Nuclear envelopathies comprise a heterogeneous group of diseases caused by mutations in genes encoding nuclear envelope and nuclear pore proteins. We have recently described two rare genetic diseases associated with defects in human lamina-associated polypeptide 1 (LAP1) and nucleoporin Nup214.

Homozygosity for a nonsense mutation in the TOR1AIP1 gene results in the combined loss of protein isoforms LAP1B and LAP1C. Patients present at birth with severe progressive neurological impairment, bilateral cataract, growth retardation and early lethality. Patient-derived fibroblasts exhibit changes in nuclear envelope morphology, including reduced anti-lamin A/C nuclear rim staining intensity and large nuclear-spanning channels containing trapped cytoplasmic organelles. Functional cellular impairment is demonstrated by decreased and inefficient directional as well as random cell motility.

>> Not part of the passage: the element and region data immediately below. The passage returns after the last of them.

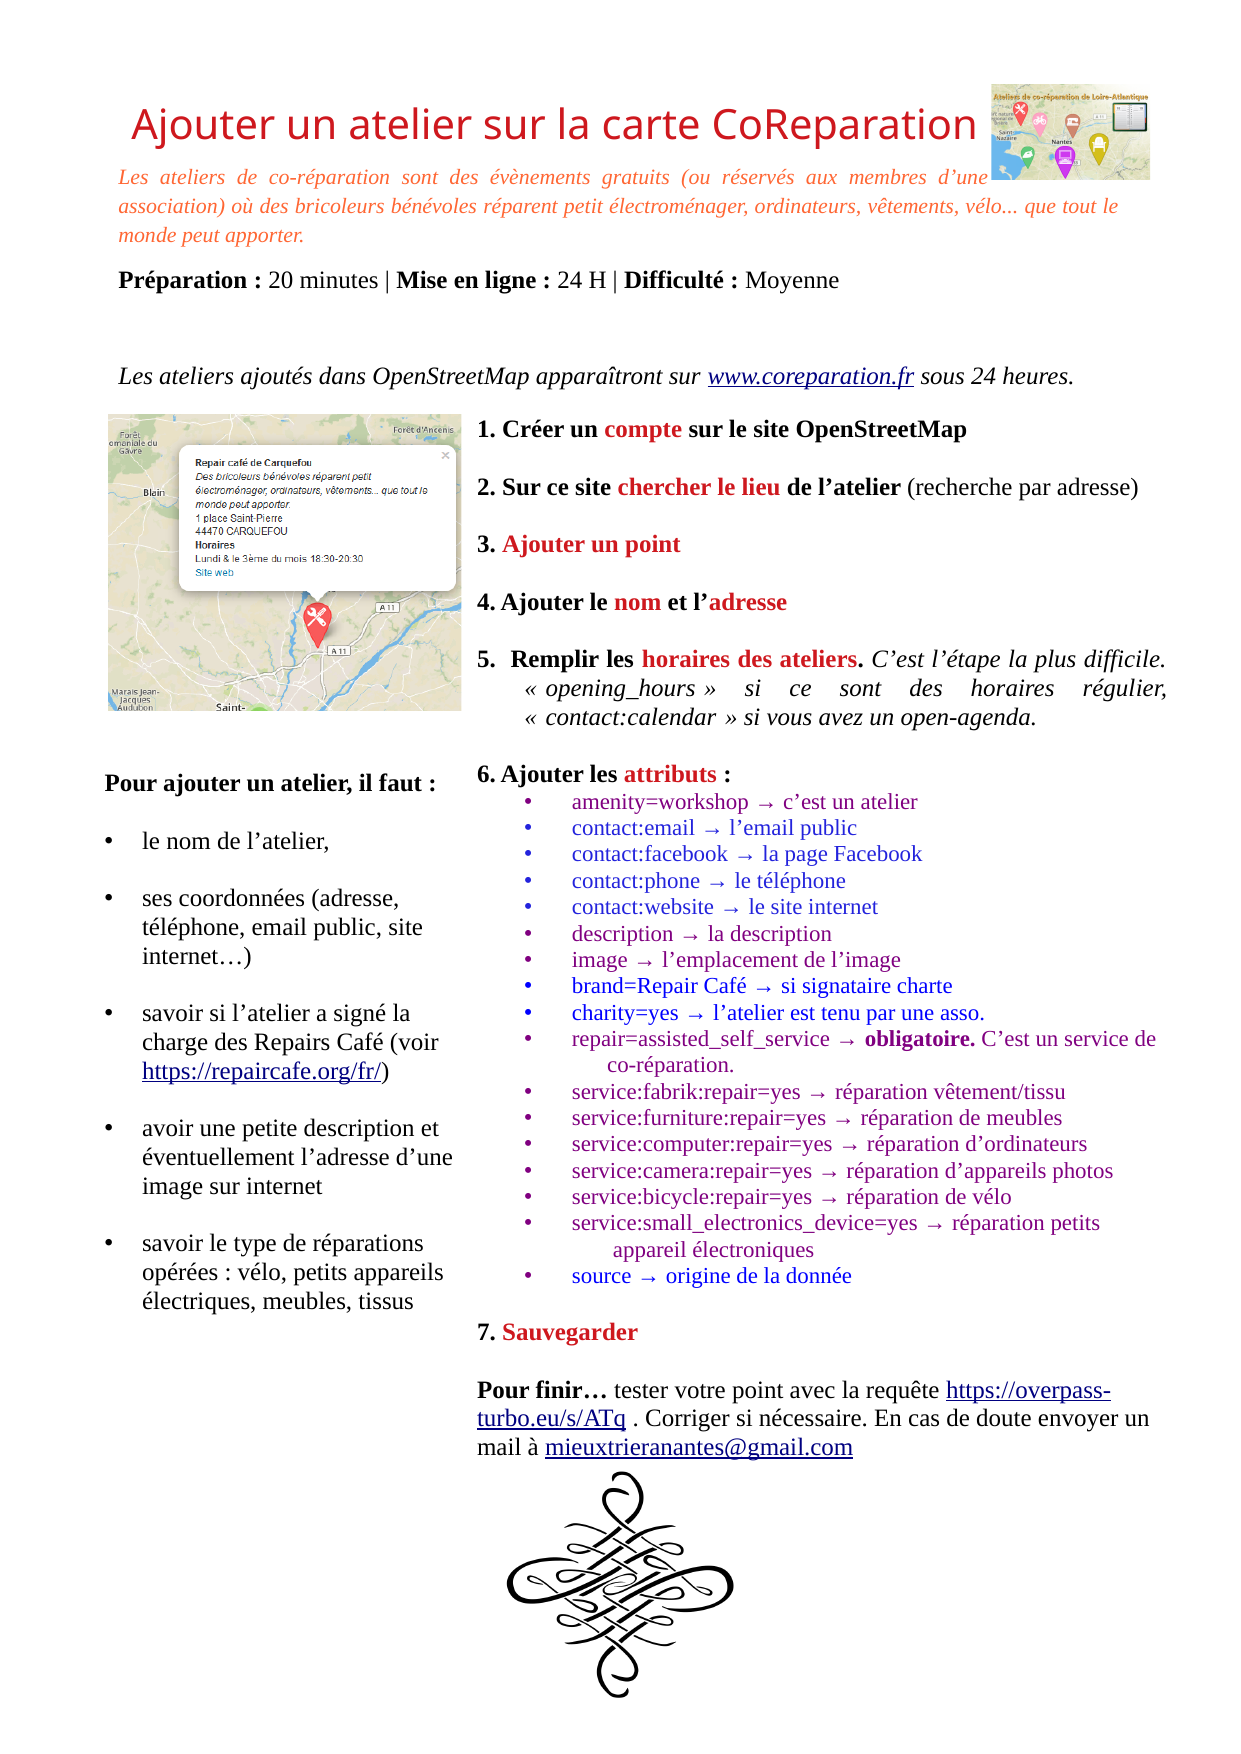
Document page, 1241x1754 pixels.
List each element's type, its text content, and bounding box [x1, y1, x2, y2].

picture [108, 414, 462, 711]
subtitle Ajouter un atelier sur la carte CoReparation [118, 95, 991, 152]
table_header 1. Créer un compte sur le site OpenStreetMap 2. Sur ce site chercher le lieu de l’atelier (recherche par adresse) 3. Ajouter un point 4. Ajouter le nom et l’adresse 5. Remplir les horaires des ateliers. C’est l’étape la plus difficile. « opening_hours » si ce sont des horaires régulier, « contact:calendar » si vous avez un open-agenda. 6. Ajouter les attributs : amenity=workshop → c’est un atelier contact:email → l’email public contact:facebook → la page Facebook contact:phone → le téléphone contact:website → le site internet description → la description image → l’emplacement de l’image brand=Repair Café → si signataire charte charity=yes → l’atelier est tenu par une asso. repair=assisted_self_service → obligatoire. C’est un service de co-réparation. service:fabrik:repair=yes → réparation vêtement/tissu service:furniture:repair=yes → réparation de meubles service:computer:repair=yes → réparation d’ordinateurs service:camera:repair=yes → réparation d’appareils photos service:bicycle:repair=yes → réparation de vélo service:small_electronics_device=yes → réparation petits appareil électroniques source → origine de la donnée 7. Sauvegarder Pour finir… tester votre point avec la requête https://overpass-turbo.eu/s/ATq . Corriger si nécessaire. En cas de doute envoyer un mail à mieuxtrieranantes@gmail.com [471, 408, 1175, 1467]
table_header Pour ajouter un atelier, il faut : le nom de l’atelier, ses coordonnées (adresse, téléphone, email public, site internet…) savoir si l’atelier a signé la charge des Repairs Café (voir https://repaircafe.org/fr/) avoir une petite description et éventuellement l’adresse d’une image sur internet savoir le type de réparations opérées : vélo, petits appareils électriques, meubles, tissus [99, 408, 471, 1467]
picture [502, 1466, 739, 1703]
picture [991, 84, 1150, 180]
text Les ateliers ajoutés dans OpenStreetMap apparaîtront sur www.coreparation.fr sous 24 heures. [118, 361, 1122, 389]
text Préparation : 20 minutes | Mise en ligne : 24 H | Difficulté : Moyenne [118, 266, 1122, 294]
text Les ateliers de co-réparation sont des évènements gratuits (ou réservés aux membres d’une association) où des bricoleurs bénévoles réparent petit électroménager, ordinateurs, vêtements, vélo... que tout le monde peut apporter. [118, 164, 1122, 247]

Biallelic missense and frameshift mutations in the NUP214 gene cause acute febrile encephalopathy. Clinical symptoms include neurodevelopmental regression, seizures, myoclonic jerks, progressive microcephaly, and cerebellar atrophy. Nuclear transport assays exhibit defects in the classical protein import and mRNA export pathways in patient-derived fibroblasts. Direct surface imaging of fibroblast nuclei by scanning electron microscopy reveals a large increase in the presence of central particles (or ‘‘plugs’’) in the nuclear pore channels of patient cells. This suggests that large transport cargoes may be delayed in passage through the nuclear pore channel, affecting its selective barrier function in patient cells.

Patient-derived primary skin fibroblasts from both diseases show multiple signs of perturbations in homeostasis and dysregulated cellular stress response. This will be discussed in a wider context of clinical symptoms and potential effects in different cell types.